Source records
■ ■ ■ ■ ■ ■ ■

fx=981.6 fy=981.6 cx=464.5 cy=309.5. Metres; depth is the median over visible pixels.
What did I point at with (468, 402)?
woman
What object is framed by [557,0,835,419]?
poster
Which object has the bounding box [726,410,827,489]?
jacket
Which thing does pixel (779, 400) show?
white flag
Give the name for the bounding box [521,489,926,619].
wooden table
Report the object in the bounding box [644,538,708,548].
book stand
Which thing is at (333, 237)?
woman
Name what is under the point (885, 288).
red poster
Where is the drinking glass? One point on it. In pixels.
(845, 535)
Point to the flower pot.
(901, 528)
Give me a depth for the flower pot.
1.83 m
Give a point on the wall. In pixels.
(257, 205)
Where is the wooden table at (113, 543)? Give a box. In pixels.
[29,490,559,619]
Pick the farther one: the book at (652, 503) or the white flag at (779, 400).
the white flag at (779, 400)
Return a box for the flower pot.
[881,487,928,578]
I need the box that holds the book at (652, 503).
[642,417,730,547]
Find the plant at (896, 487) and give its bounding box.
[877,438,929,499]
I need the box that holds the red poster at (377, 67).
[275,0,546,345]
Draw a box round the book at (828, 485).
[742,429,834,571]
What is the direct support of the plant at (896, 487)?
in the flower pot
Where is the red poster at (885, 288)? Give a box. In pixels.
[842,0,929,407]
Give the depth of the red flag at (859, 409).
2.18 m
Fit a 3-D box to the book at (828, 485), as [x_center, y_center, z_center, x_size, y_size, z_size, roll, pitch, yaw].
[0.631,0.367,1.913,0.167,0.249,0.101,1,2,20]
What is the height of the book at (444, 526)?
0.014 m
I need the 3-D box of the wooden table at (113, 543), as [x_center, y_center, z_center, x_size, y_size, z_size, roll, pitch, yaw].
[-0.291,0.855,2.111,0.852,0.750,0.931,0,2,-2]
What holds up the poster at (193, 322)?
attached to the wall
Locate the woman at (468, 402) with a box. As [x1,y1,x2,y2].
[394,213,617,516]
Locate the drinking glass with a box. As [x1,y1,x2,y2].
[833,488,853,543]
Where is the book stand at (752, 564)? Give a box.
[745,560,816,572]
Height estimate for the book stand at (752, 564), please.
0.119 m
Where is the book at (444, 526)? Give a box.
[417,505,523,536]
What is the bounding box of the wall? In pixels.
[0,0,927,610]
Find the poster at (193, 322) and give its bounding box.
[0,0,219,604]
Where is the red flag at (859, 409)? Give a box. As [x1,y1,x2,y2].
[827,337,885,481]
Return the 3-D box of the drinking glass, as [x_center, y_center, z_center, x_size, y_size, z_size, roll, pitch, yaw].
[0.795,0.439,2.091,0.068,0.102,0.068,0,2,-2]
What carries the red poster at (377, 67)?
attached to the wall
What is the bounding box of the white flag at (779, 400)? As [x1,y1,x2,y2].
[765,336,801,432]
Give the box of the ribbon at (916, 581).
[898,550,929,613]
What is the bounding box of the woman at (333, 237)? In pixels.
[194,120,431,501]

■ ■ ■ ■ ■ ■ ■

Copy each entry above exactly, character for character.

■ Answer space ■
fx=981.6 fy=981.6 cx=464.5 cy=309.5. Metres; depth is the median over visible pixels.
What did I point at with (468, 402)?
woman
What object is framed by [557,0,835,419]?
poster
Which object has the bounding box [726,410,827,489]?
jacket
Which thing does pixel (779, 400) show?
white flag
Give the name for the bounding box [521,489,926,619].
wooden table
Report the object in the bounding box [644,538,708,548].
book stand
Which thing is at (333, 237)?
woman
Name what is under the point (885, 288).
red poster
Where is the drinking glass? One point on it. In pixels.
(845, 535)
Point to the flower pot.
(901, 528)
Give me a depth for the flower pot.
1.83 m
Give a point on the wall. In pixels.
(257, 205)
Where is the wooden table at (113, 543)? Give a box. In pixels.
[29,490,559,619]
Pick the farther one: the book at (652, 503) or the white flag at (779, 400).
the white flag at (779, 400)
Return a box for the flower pot.
[881,487,928,578]
I need the box that holds the book at (652, 503).
[642,417,730,547]
Find the plant at (896, 487) and give its bounding box.
[877,438,929,499]
I need the box that holds the red poster at (377, 67).
[275,0,546,345]
Draw a box round the book at (828, 485).
[742,429,834,571]
What is the direct support of the plant at (896, 487)?
in the flower pot
Where is the red poster at (885, 288)? Give a box. In pixels.
[842,0,929,407]
Give the depth of the red flag at (859, 409).
2.18 m
Fit a 3-D box to the book at (828, 485), as [x_center, y_center, z_center, x_size, y_size, z_size, roll, pitch, yaw].
[0.631,0.367,1.913,0.167,0.249,0.101,1,2,20]
What is the height of the book at (444, 526)?
0.014 m
I need the 3-D box of the wooden table at (113, 543), as [x_center, y_center, z_center, x_size, y_size, z_size, roll, pitch, yaw].
[-0.291,0.855,2.111,0.852,0.750,0.931,0,2,-2]
What holds up the poster at (193, 322)?
attached to the wall
Locate the woman at (468, 402) with a box. As [x1,y1,x2,y2].
[394,213,617,516]
Locate the drinking glass with a box. As [x1,y1,x2,y2].
[833,488,853,543]
Where is the book stand at (752, 564)? Give a box.
[745,560,816,572]
Height estimate for the book stand at (752, 564), please.
0.119 m
Where is the book at (444, 526)? Give a box.
[417,505,523,536]
What is the bounding box of the wall? In pixels.
[0,0,927,610]
Find the poster at (193, 322) and give its bounding box.
[0,0,219,604]
Where is the red flag at (859, 409)? Give a box. As [x1,y1,x2,y2].
[827,337,885,481]
Return the 3-D box of the drinking glass, as [x_center, y_center, z_center, x_size, y_size, z_size, roll, pitch, yaw].
[0.795,0.439,2.091,0.068,0.102,0.068,0,2,-2]
What carries the red poster at (377, 67)?
attached to the wall
What is the bounding box of the white flag at (779, 400)? As [x1,y1,x2,y2].
[765,336,801,432]
Give the box of the ribbon at (916, 581).
[898,550,929,613]
What is the bounding box of the woman at (333, 237)? In pixels.
[194,120,431,501]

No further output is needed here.